(Fox News) Open The Books CEO Adam Andrzejewski exposed the “culture of secrecy” that allowed scientists at the National Institutes of Health — where Dr. Anthony Fauci worked for decades — to benefit from over $1 billion in royalties from grants.
It’s a system that is only possible because the National Institutes of Health (NIH) “is actually a revolving door,” Andrzejewski told comedian Russell Brand in a Jan. 15 interview.
“Every year, [the agency] dole[s] out about $32 billion worth of grants to about 54,000 health care entities across the United States. Think pharmaceutical companies, universities, research outfits, the entire public health complex. That buys you a lot of friends, that buys you a lot of allies.”
Andrzejewski discovered that the NIH “leadership and 2,400 of its scientists” have benefited from “$1.4 billion of these hidden, secret third-party royalties” over the past 12 years.
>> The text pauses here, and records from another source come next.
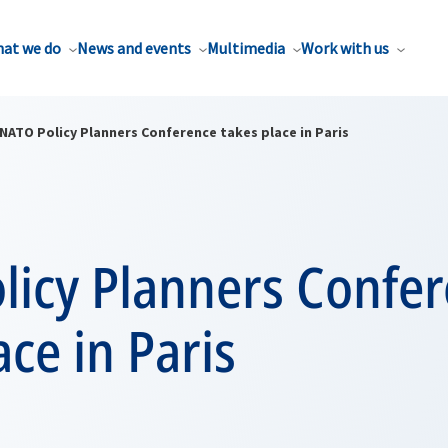
at we do
News and events
Multimedia
Work with us
NATO Policy Planners Conference takes place in Paris
licy Planners Confe
ace in Paris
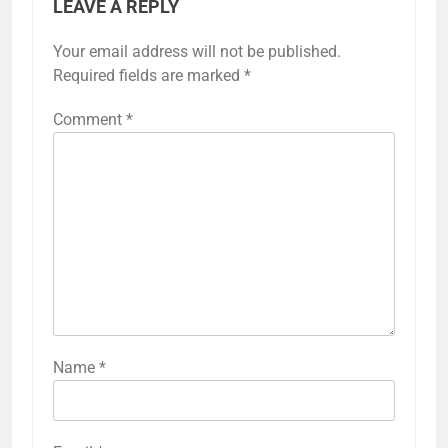
LEAVE A REPLY
Your email address will not be published.
Required fields are marked
*
Comment
*
Name
*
It was a tangled web of self-interest, Andrzejewski argued, that also points to Fauci and his wife, Dr. Christine Grady, who both work at the NIH.
“If U.S. public health was a game show,” Andrzejewski said, “I think we’d have to call it ‘Meet the Faucis.’”
Fauci is the former director of the National Institute of Allergy and Infectious Diseases (NIAID) and Grady is the chief of the Department of Bioethics at the National Institutes of Health (NIH) Clinical Center.
While both agencies are separate entities, they are also both overseen by the NIH.